• **Prompt**
Write out all of the entries that follow, word for word, but skip the pictures.

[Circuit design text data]
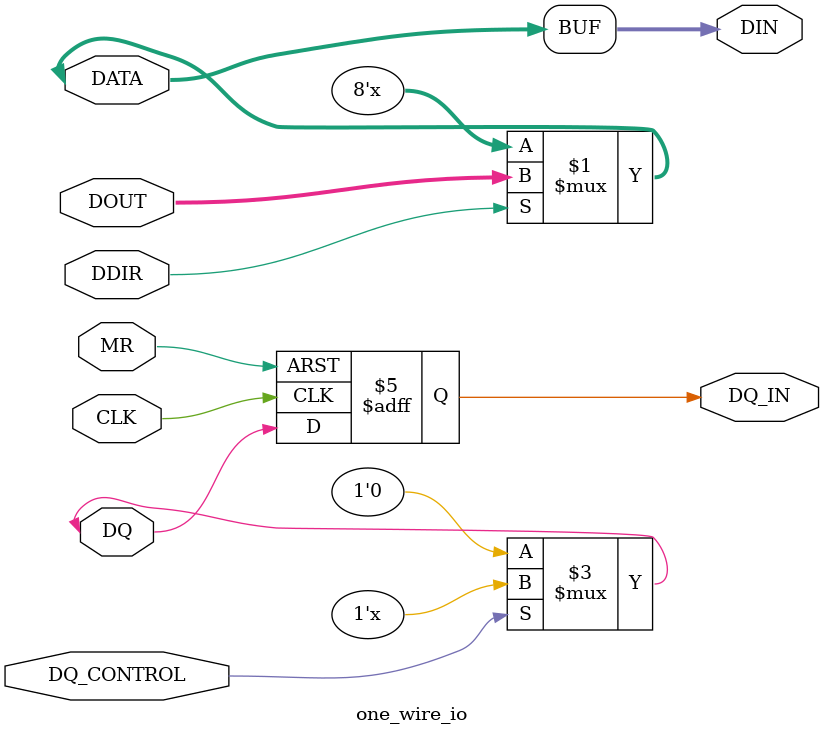
<source format=v>

module one_wire_io (
  CLK, DDIR, DOUT, DQ_CONTROL, MR, DIN, DQ_IN, DATA, DQ);

  input        CLK;
  input        DDIR;
  input [7:0]  DOUT;
  input        DQ_CONTROL;
  input        MR;

  output [7:0] DIN;
  output       DQ_IN;
   
  inout [7:0]  DATA;
  inout        DQ;
   
  reg         DQ_IN;  
  
  assign DATA = DDIR?DOUT:8'hzz;
  assign DIN=DATA;
  assign DQ =DQ_CONTROL==1?1'bz:1'b0;
  
  //
  // Synchronize DQ_IN
  //
  always @(posedge MR or negedge CLK)
    if (MR)
      DQ_IN <= 1'b1;
    else
      DQ_IN <= DQ;
endmodule // one_wire_io
</source>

• **The completed task**
<source format=v>

module one_wire_io (
  CLK, DDIR, DOUT, DQ_CONTROL, MR, DIN, DQ_IN, DATA, DQ);

  input        CLK;
  input        DDIR;
  input [7:0]  DOUT;
  input        DQ_CONTROL;
  input        MR;

  output [7:0] DIN;
  output       DQ_IN;
   
  inout [7:0]  DATA;
  inout        DQ;
   
  reg         DQ_IN;  
  
  assign DATA = DDIR?DOUT:8'hzz;
  assign DIN=DATA;
  assign DQ =DQ_CONTROL==1?1'bz:1'b0;
  
  //
  // Synchronize DQ_IN
  //
  always @(posedge MR or negedge CLK)
    if (MR)
      DQ_IN <= 1'b1;
    else
      DQ_IN <= DQ;
endmodule // one_wire_io
</source>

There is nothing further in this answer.